Another main activity of the group is the characterization of macromolecules: Their structure is studied by means of mass spectrometry, for instance. The team is developing new methods for characterization with maximum accuracy.

At the moment, the team consists of eleven members, seven have come from Sidney with Barner-Kowollik. In the long term, the team is planned to grow to 25 members. According to the researcher, aged 35, one of the reasons to come to the KIT was the effective and rapid appointment procedure. “The management was prepared to listen to issues like dual career – my wife also is a researcher – and the care of our two children and was rather flexible in finding solutions”, reports Barner-Kowollik, who was positively surprised by the flexibility in the negotiations.

Barner-Kowollik’s group “Preparative Macromolecular Chemistry” is the first of ten new field groups established by the Karlsruhe Institute of Technology (KIT) from funds of the Excellence Initiative. These groups open up new fields of research: They work in areas that have not been covered by the KIT so far and, thus, extend the research portfolio.

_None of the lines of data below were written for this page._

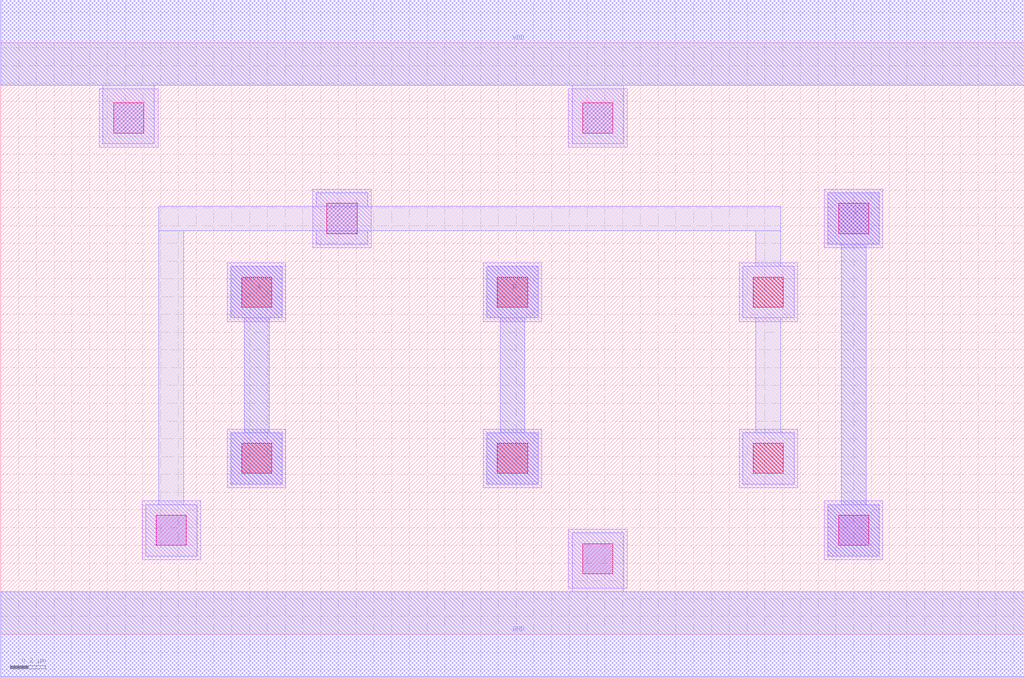
<source format=lef>
MACRO AND2X2
 CLASS CORE ;
 FOREIGN AND2X2 0 0 ;
 SIZE 5.76 BY 3.33 ;
 ORIGIN 0 0 ;
 SYMMETRY X Y R90 ;
 SITE unit ;
  PIN VDD
   DIRECTION INOUT ;
   USE POWER ;
   SHAPE ABUTMENT ;
    PORT
     CLASS CORE ;
       LAYER met1 ;
        RECT 0.00000000 3.09000000 5.76000000 3.57000000 ;
    END
  END VDD

  PIN GND
   DIRECTION INOUT ;
   USE POWER ;
   SHAPE ABUTMENT ;
    PORT
     CLASS CORE ;
       LAYER met1 ;
        RECT 0.00000000 -0.24000000 5.76000000 0.24000000 ;
    END
  END GND

  PIN Y
   DIRECTION INOUT ;
   USE SIGNAL ;
   SHAPE ABUTMENT ;
    PORT
     CLASS CORE ;
       LAYER met1 ;
        RECT 4.65500000 0.44000000 4.94500000 0.73000000 ;
        RECT 4.73000000 0.73000000 4.87000000 2.19500000 ;
        RECT 4.65500000 2.19500000 4.94500000 2.48500000 ;
    END
  END Y

  PIN A
   DIRECTION INOUT ;
   USE SIGNAL ;
   SHAPE ABUTMENT ;
    PORT
     CLASS CORE ;
       LAYER met1 ;
        RECT 1.29500000 0.84500000 1.58500000 1.13500000 ;
        RECT 1.37000000 1.13500000 1.51000000 1.78000000 ;
        RECT 1.29500000 1.78000000 1.58500000 2.07000000 ;
    END
  END A

  PIN B
   DIRECTION INOUT ;
   USE SIGNAL ;
   SHAPE ABUTMENT ;
    PORT
     CLASS CORE ;
       LAYER met1 ;
        RECT 2.73500000 0.84500000 3.02500000 1.13500000 ;
        RECT 2.81000000 1.13500000 2.95000000 1.78000000 ;
        RECT 2.73500000 1.78000000 3.02500000 2.07000000 ;
    END
  END B

 OBS
    LAYER polycont ;
     RECT 1.35500000 0.90500000 1.52500000 1.07500000 ;
     RECT 2.79500000 0.90500000 2.96500000 1.07500000 ;
     RECT 4.23500000 0.90500000 4.40500000 1.07500000 ;
     RECT 1.35500000 1.84000000 1.52500000 2.01000000 ;
     RECT 2.79500000 1.84000000 2.96500000 2.01000000 ;
     RECT 4.23500000 1.84000000 4.40500000 2.01000000 ;

    LAYER pdiffc ;
     RECT 1.83500000 2.25500000 2.00500000 2.42500000 ;
     RECT 4.71500000 2.25500000 4.88500000 2.42500000 ;
     RECT 0.63500000 2.82000000 0.80500000 2.99000000 ;
     RECT 3.27500000 2.82000000 3.44500000 2.99000000 ;

    LAYER ndiffc ;
     RECT 3.27500000 0.34000000 3.44500000 0.51000000 ;
     RECT 0.87500000 0.50000000 1.04500000 0.67000000 ;
     RECT 4.71500000 0.50000000 4.88500000 0.67000000 ;

    LAYER li1 ;
     RECT 3.19500000 0.26000000 3.52500000 0.59000000 ;
     RECT 0.79500000 0.42000000 1.12500000 0.75000000 ;
     RECT 4.63500000 0.42000000 4.96500000 0.75000000 ;
     RECT 1.27500000 0.82500000 1.60500000 1.15500000 ;
     RECT 2.71500000 0.82500000 3.04500000 1.15500000 ;
     RECT 4.15500000 0.82500000 4.48500000 1.15500000 ;
     RECT 1.27500000 1.76000000 1.60500000 2.09000000 ;
     RECT 2.71500000 1.76000000 3.04500000 2.09000000 ;
     RECT 4.15500000 1.76000000 4.48500000 2.09000000 ;
     RECT 1.75500000 2.17500000 2.08500000 2.50500000 ;
     RECT 4.63500000 2.17500000 4.96500000 2.50500000 ;
     RECT 0.55500000 2.74000000 0.88500000 3.07000000 ;
     RECT 3.19500000 2.74000000 3.52500000 3.07000000 ;

    LAYER viali ;
     RECT 3.27500000 0.34000000 3.44500000 0.51000000 ;
     RECT 0.87500000 0.50000000 1.04500000 0.67000000 ;
     RECT 4.71500000 0.50000000 4.88500000 0.67000000 ;
     RECT 1.35500000 0.90500000 1.52500000 1.07500000 ;
     RECT 2.79500000 0.90500000 2.96500000 1.07500000 ;
     RECT 4.23500000 0.90500000 4.40500000 1.07500000 ;
     RECT 1.35500000 1.84000000 1.52500000 2.01000000 ;
     RECT 2.79500000 1.84000000 2.96500000 2.01000000 ;
     RECT 4.23500000 1.84000000 4.40500000 2.01000000 ;
     RECT 1.83500000 2.25500000 2.00500000 2.42500000 ;
     RECT 4.71500000 2.25500000 4.88500000 2.42500000 ;
     RECT 0.63500000 2.82000000 0.80500000 2.99000000 ;
     RECT 3.27500000 2.82000000 3.44500000 2.99000000 ;

    LAYER met1 ;
     RECT 0.00000000 -0.24000000 5.76000000 0.24000000 ;
     RECT 3.21500000 0.24000000 3.50500000 0.57000000 ;
     RECT 1.29500000 0.84500000 1.58500000 1.13500000 ;
     RECT 1.37000000 1.13500000 1.51000000 1.78000000 ;
     RECT 1.29500000 1.78000000 1.58500000 2.07000000 ;
     RECT 2.73500000 0.84500000 3.02500000 1.13500000 ;
     RECT 2.81000000 1.13500000 2.95000000 1.78000000 ;
     RECT 2.73500000 1.78000000 3.02500000 2.07000000 ;
     RECT 0.81500000 0.44000000 1.10500000 0.73000000 ;
     RECT 4.17500000 0.84500000 4.46500000 1.13500000 ;
     RECT 4.25000000 1.13500000 4.39000000 1.78000000 ;
     RECT 4.17500000 1.78000000 4.46500000 2.07000000 ;
     RECT 0.89000000 0.73000000 1.03000000 2.27000000 ;
     RECT 1.77500000 2.19500000 2.06500000 2.27000000 ;
     RECT 4.25000000 2.07000000 4.39000000 2.27000000 ;
     RECT 0.89000000 2.27000000 4.39000000 2.41000000 ;
     RECT 1.77500000 2.41000000 2.06500000 2.48500000 ;
     RECT 4.65500000 0.44000000 4.94500000 0.73000000 ;
     RECT 4.73000000 0.73000000 4.87000000 2.19500000 ;
     RECT 4.65500000 2.19500000 4.94500000 2.48500000 ;
     RECT 0.57500000 2.76000000 0.86500000 3.09000000 ;
     RECT 3.21500000 2.76000000 3.50500000 3.09000000 ;
     RECT 0.00000000 3.09000000 5.76000000 3.57000000 ;

 END
END AND2X2

</source>
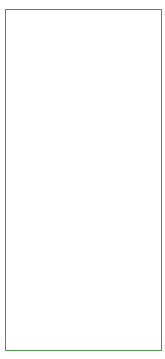
<source format=gbr>
%TF.GenerationSoftware,KiCad,Pcbnew,5.99.0-unknown-a71d856e94~131~ubuntu20.04.1*%
%TF.CreationDate,2021-09-22T11:48:58-07:00*%
%TF.ProjectId,mipi_converter,6d697069-5f63-46f6-9e76-65727465722e,rev?*%
%TF.SameCoordinates,Original*%
%TF.FileFunction,Profile,NP*%
%FSLAX46Y46*%
G04 Gerber Fmt 4.6, Leading zero omitted, Abs format (unit mm)*
G04 Created by KiCad (PCBNEW 5.99.0-unknown-a71d856e94~131~ubuntu20.04.1) date 2021-09-22 11:48:58*
%MOMM*%
%LPD*%
G01*
G04 APERTURE LIST*
%TA.AperFunction,Profile*%
%ADD10C,0.100000*%
%TD*%
G04 APERTURE END LIST*
D10*
X71230000Y-52130000D02*
X84460000Y-52130000D01*
X84460000Y-52130000D02*
X84460000Y-80990000D01*
X84460000Y-80990000D02*
X71230000Y-80990000D01*
X71230000Y-80990000D02*
X71230000Y-52130000D01*
M02*

</source>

The Karlsruhe Institute of Technology (KIT) is the merger of the Forschungszentrum Karlsruhe, member of the Helmholtz Association, and the Universität Karlsruhe. This merger will give rise to an institution of internationally excellent research and teaching in natural and engineering sciences. In total, the KIT has 8000 employees and an annual budget of 700 million Euros. The KIT focuses on the knowledge triangle of research – teaching – innovation.

The Karlsruhe institution is a leading European energy research center and plays a visible role in nanosciences worldwide. KIT sets new standards in teaching and promotion of young scientists and attracts top scientists from all over the world. Moreover, KIT is a leading cooperation partner of industry.